PAGE EXCERPT →

A logging and farm town yields to people and technology

By DEBERA CARLTON HARRELL Mail Author
SEATTLE POST-INTELLIGENCER REPORTER

Before the Hiram M. Chittenden Locks were finished in 1917, dramatically lowering Lake Washington, Bothell was a mill town and a popular steamboat stop along the Sammamish River.

Logs were felled in heavy forests north of town, then floated into a North Creek flume toward shingle mills on the river, or rowed via Lake Washington log booms to Seattle and Ballard.

A flat, fertile valley framed by the Cascade Mountains yielded corn and other crops. Dairy farmers, cattle ranchers and others tended the land or country estates. Hay, coal, eggs, butter, oats and potatoes were among the earliest cargoes from Bothell along the "slough" that stretched from Issaquah and Lake Sammamish west to Lake Washington.

Today, it's people, not timber or crops, that are moving in and around this growing city. With a welcoming sign that encourages visitors to "Stay for a day or a lifetime," Bothell has gone from log boom to technology boom. Yet in many ways it remains rural at heart.

Map of BothellMany city officials, merchants and residents say they want to enhance Bothell as a regional nexus for recreation, transportation and high-tech industry without destroying the small-town atmosphere that citizens prize.

GIVEN RECORDS →

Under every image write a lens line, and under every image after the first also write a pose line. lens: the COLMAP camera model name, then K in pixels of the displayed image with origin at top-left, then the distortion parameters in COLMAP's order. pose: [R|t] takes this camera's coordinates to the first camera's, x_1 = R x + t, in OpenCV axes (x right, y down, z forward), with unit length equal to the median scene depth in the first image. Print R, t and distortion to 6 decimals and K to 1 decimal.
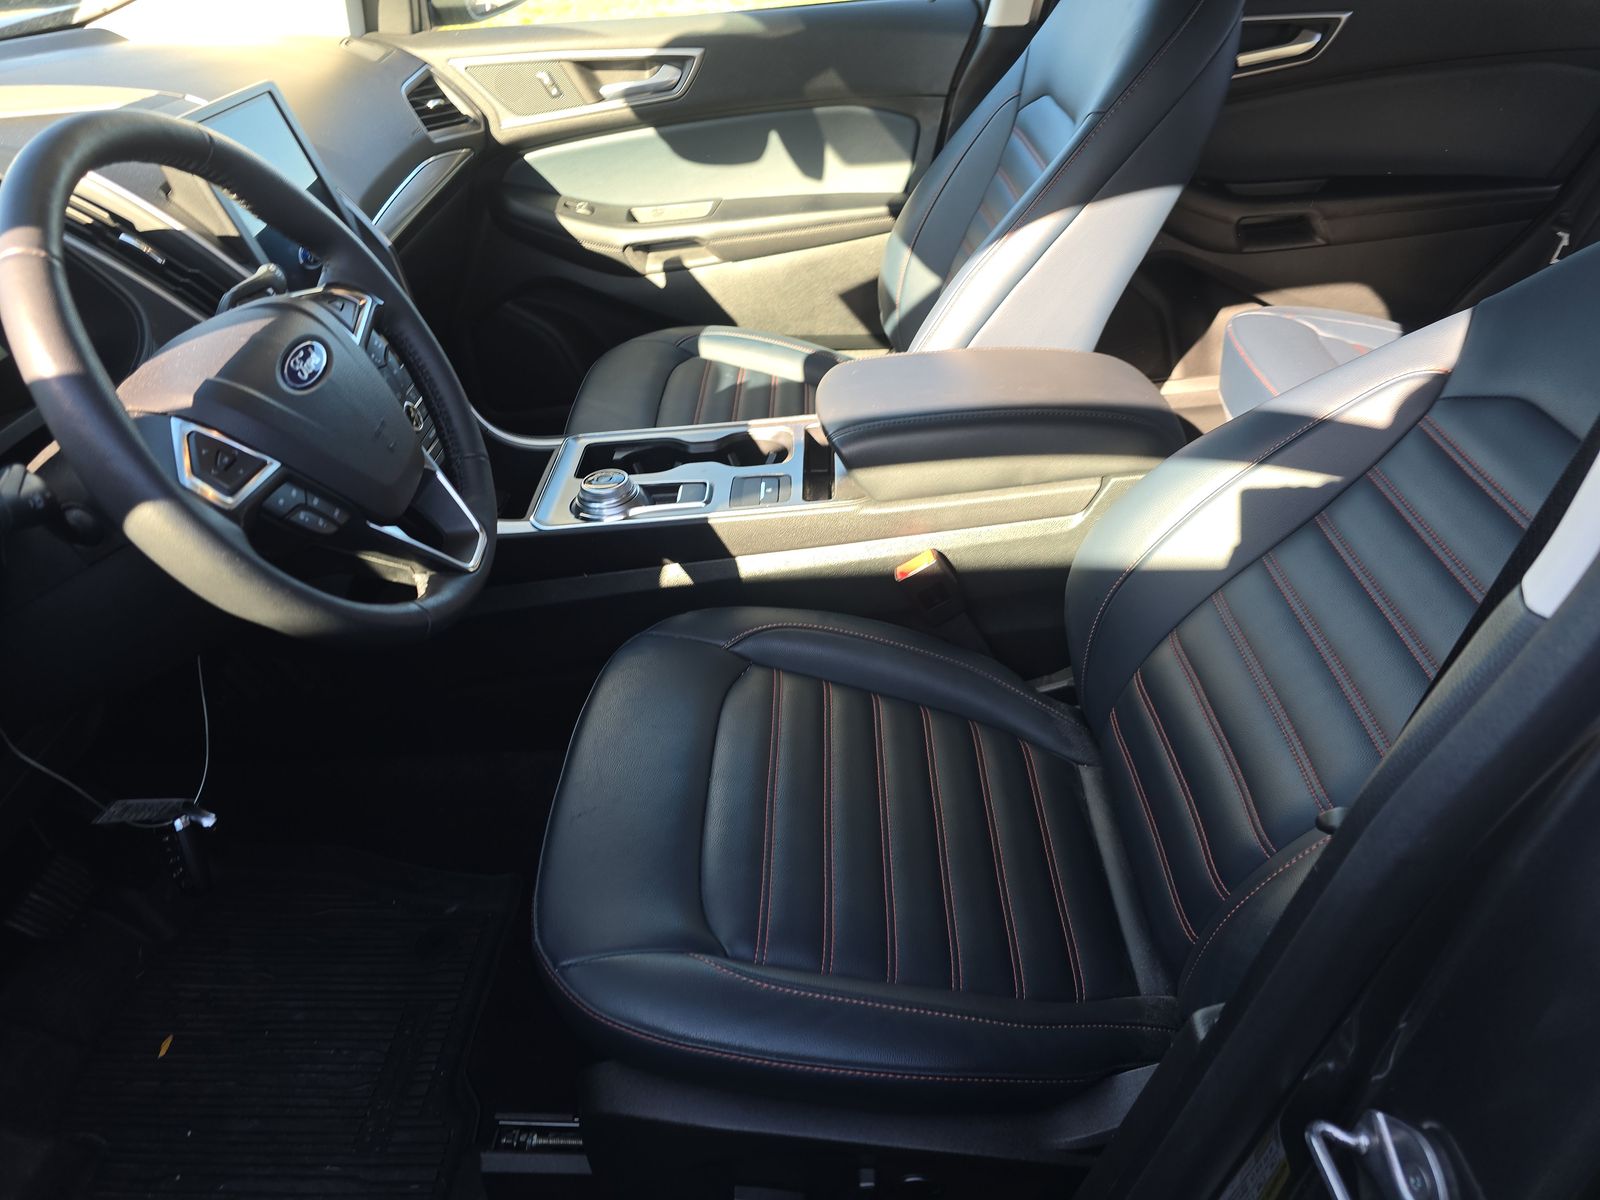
lens RADIAL K [[1078.4, 0, 804.8], [0, 1078.4, 596.2], [0, 0, 1]] dist [0.060136, -0.063005]
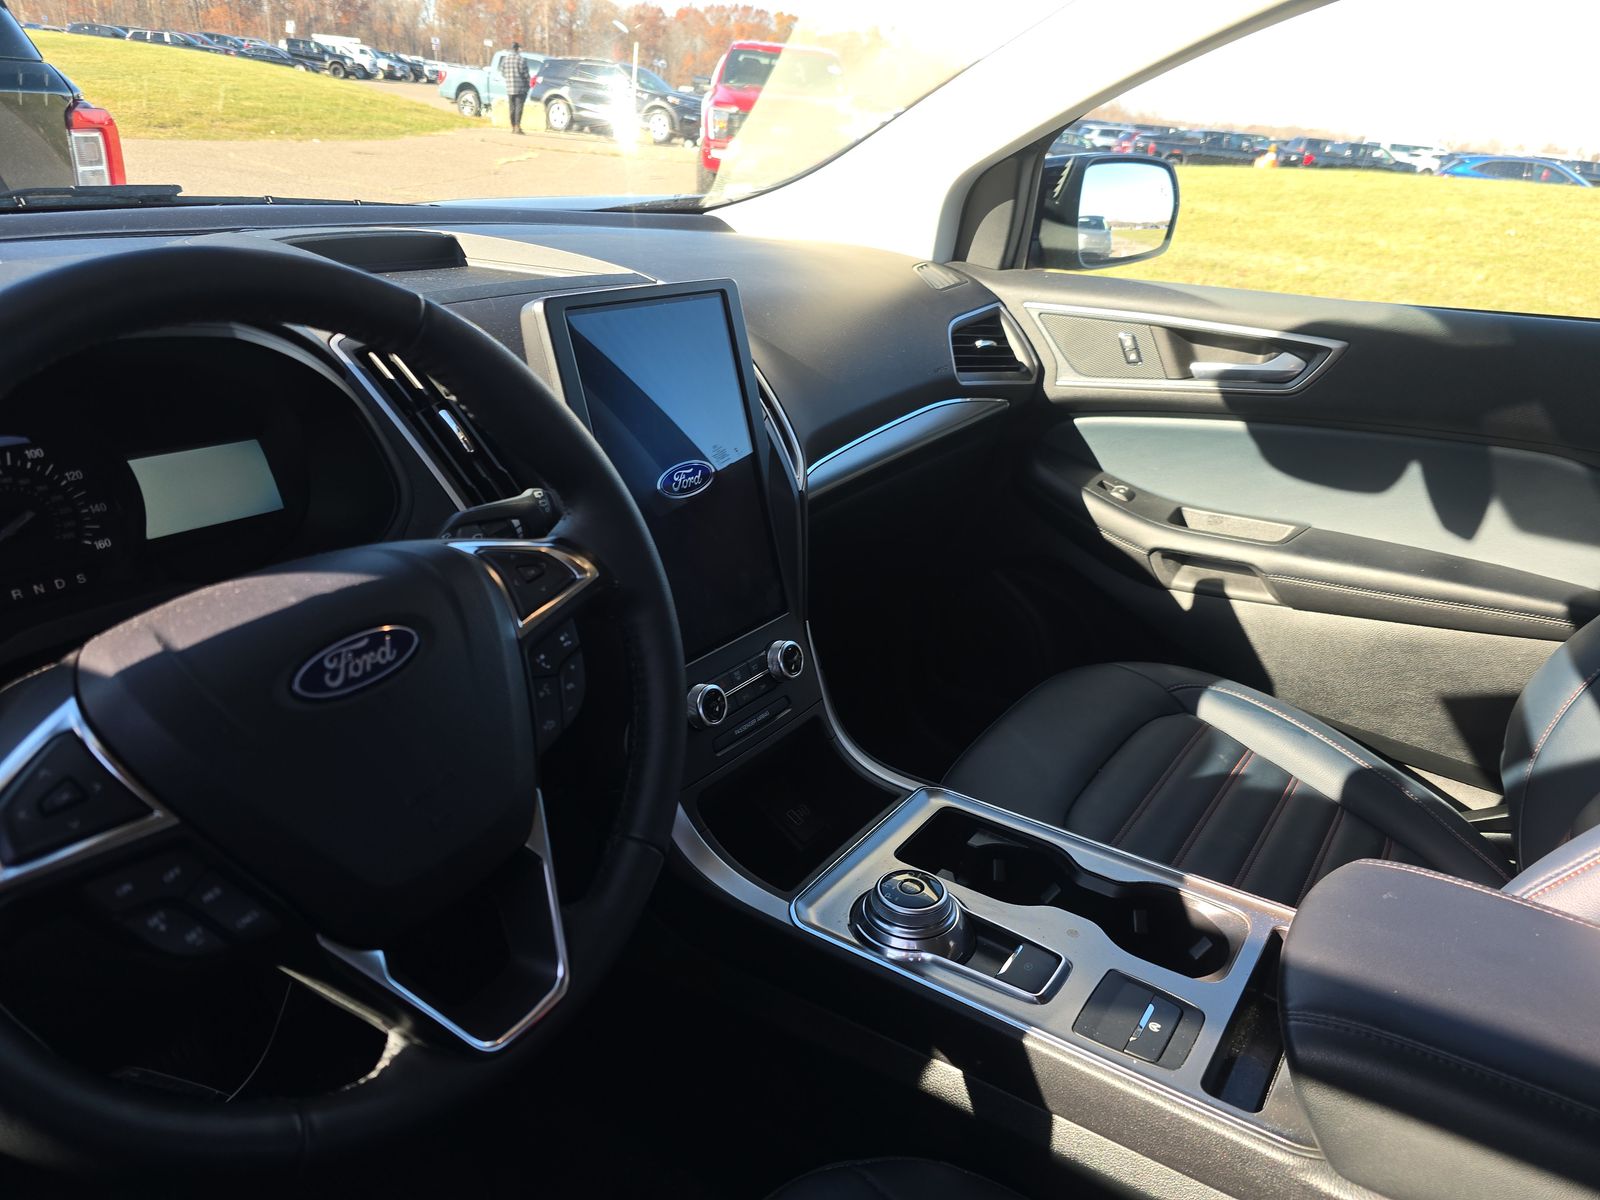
lens RADIAL K [[1078.4, 0, 804.8], [0, 1078.4, 596.2], [0, 0, 1]] dist [0.060136, -0.063005]
pose [[0.819285, 0.300168, -0.488540, 0.020380], [-0.392129, 0.914946, -0.095442, -0.123135], [0.418339, 0.269765, 0.867306, 0.237087]]
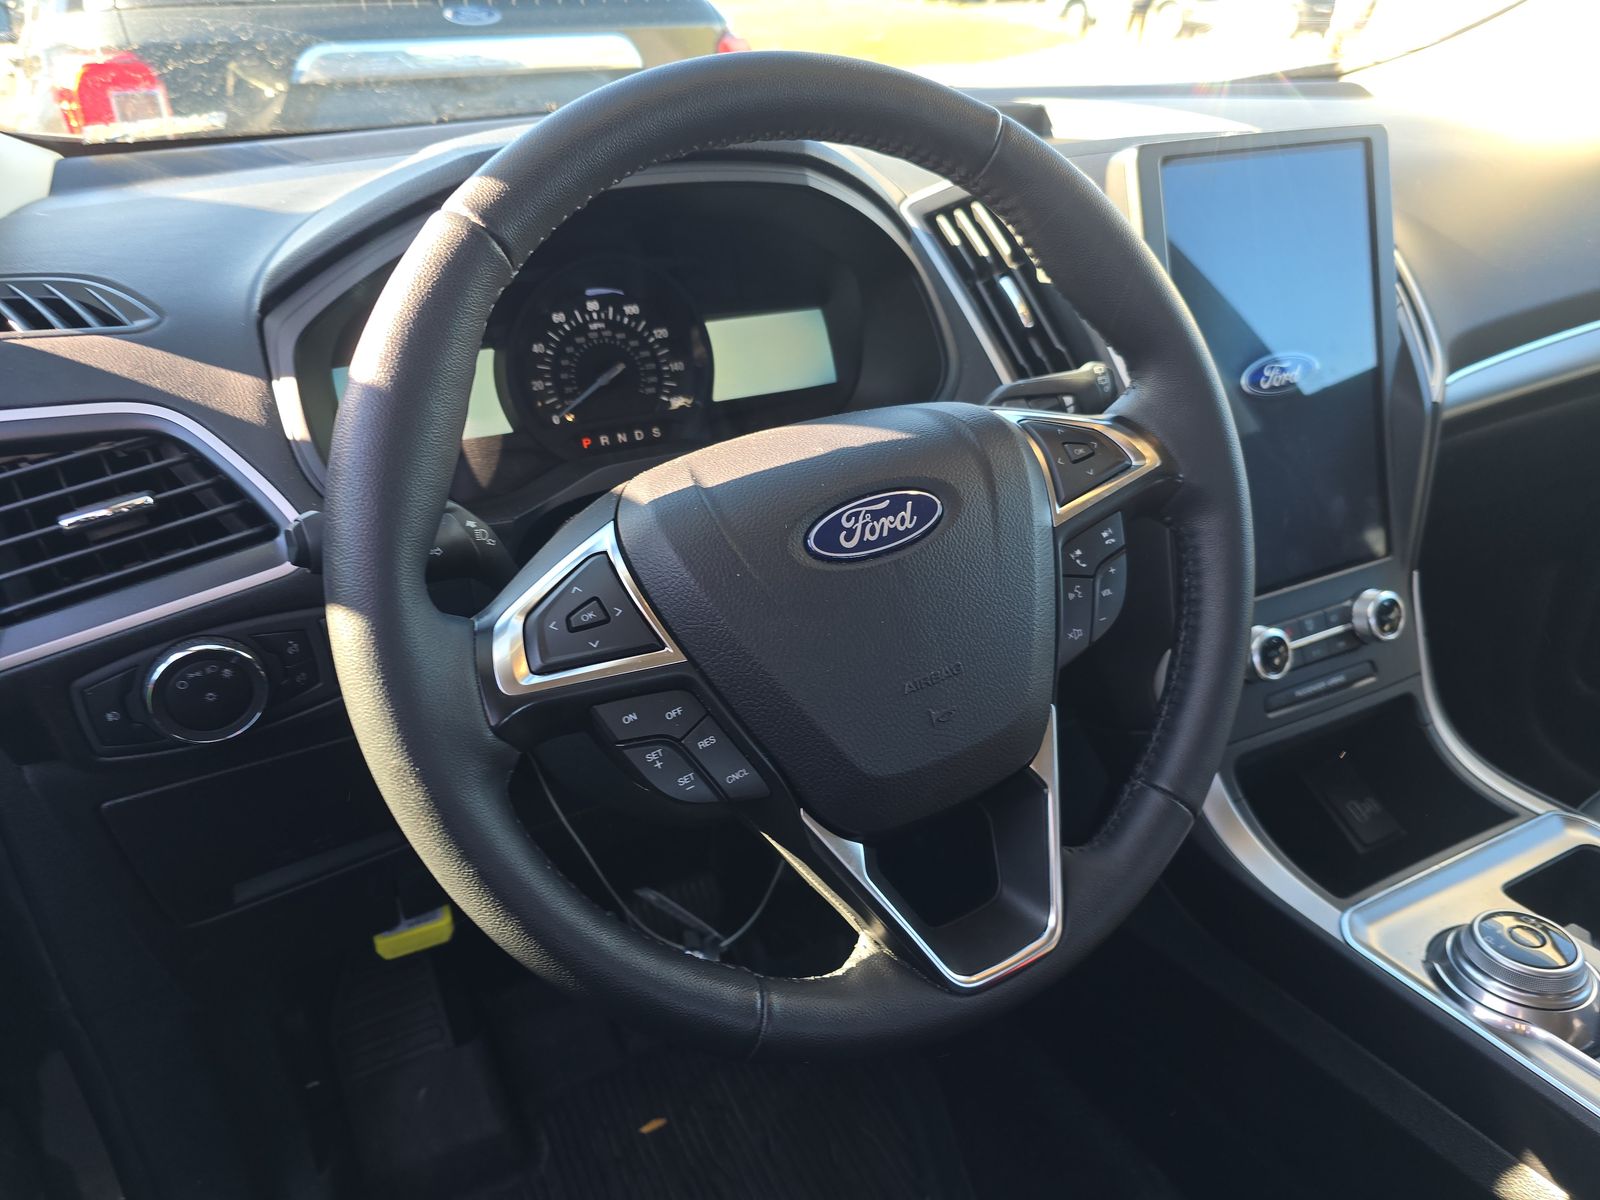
lens RADIAL K [[1091.7, 0, 800.0], [0, 1091.7, 600.0], [0, 0, 1]] dist [0.052148, -0.071474]
pose [[0.457773, 0.425593, -0.780586, -0.008249], [-0.493044, 0.852128, 0.175455, -0.110609], [0.739832, 0.304545, 0.599918, 0.275903]]
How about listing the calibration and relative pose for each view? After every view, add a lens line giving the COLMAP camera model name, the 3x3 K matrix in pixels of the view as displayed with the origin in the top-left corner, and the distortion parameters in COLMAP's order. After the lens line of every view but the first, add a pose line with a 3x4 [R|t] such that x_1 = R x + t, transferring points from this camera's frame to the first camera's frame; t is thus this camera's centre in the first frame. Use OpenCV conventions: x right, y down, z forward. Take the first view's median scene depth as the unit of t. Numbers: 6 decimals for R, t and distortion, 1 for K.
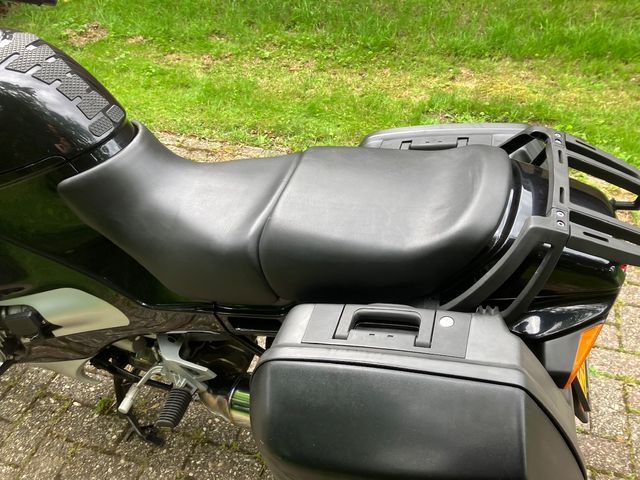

YOUR ASSIGNMENT →
Decide whether each statement below agrees with the Bothell article. For each, answer yes or no and quote the words from the article that decide it.
1. The Hiram M. Chittenden Locks were finished in 1917.
2. Logs floated into the North Creek flume were sent toward shingle mills on Lake Washington.
3. The "slough" stretched from Issaquah and Lake Sammamish east to Lake Washington.

SOLUTION →
1. Yes: "Before the Hiram M. Chittenden Locks were finished in 1917"
2. No: "then floated into a North Creek flume toward shingle mills on the river"
3. No: "stretched from Issaquah and Lake Sammamish west to Lake Washington"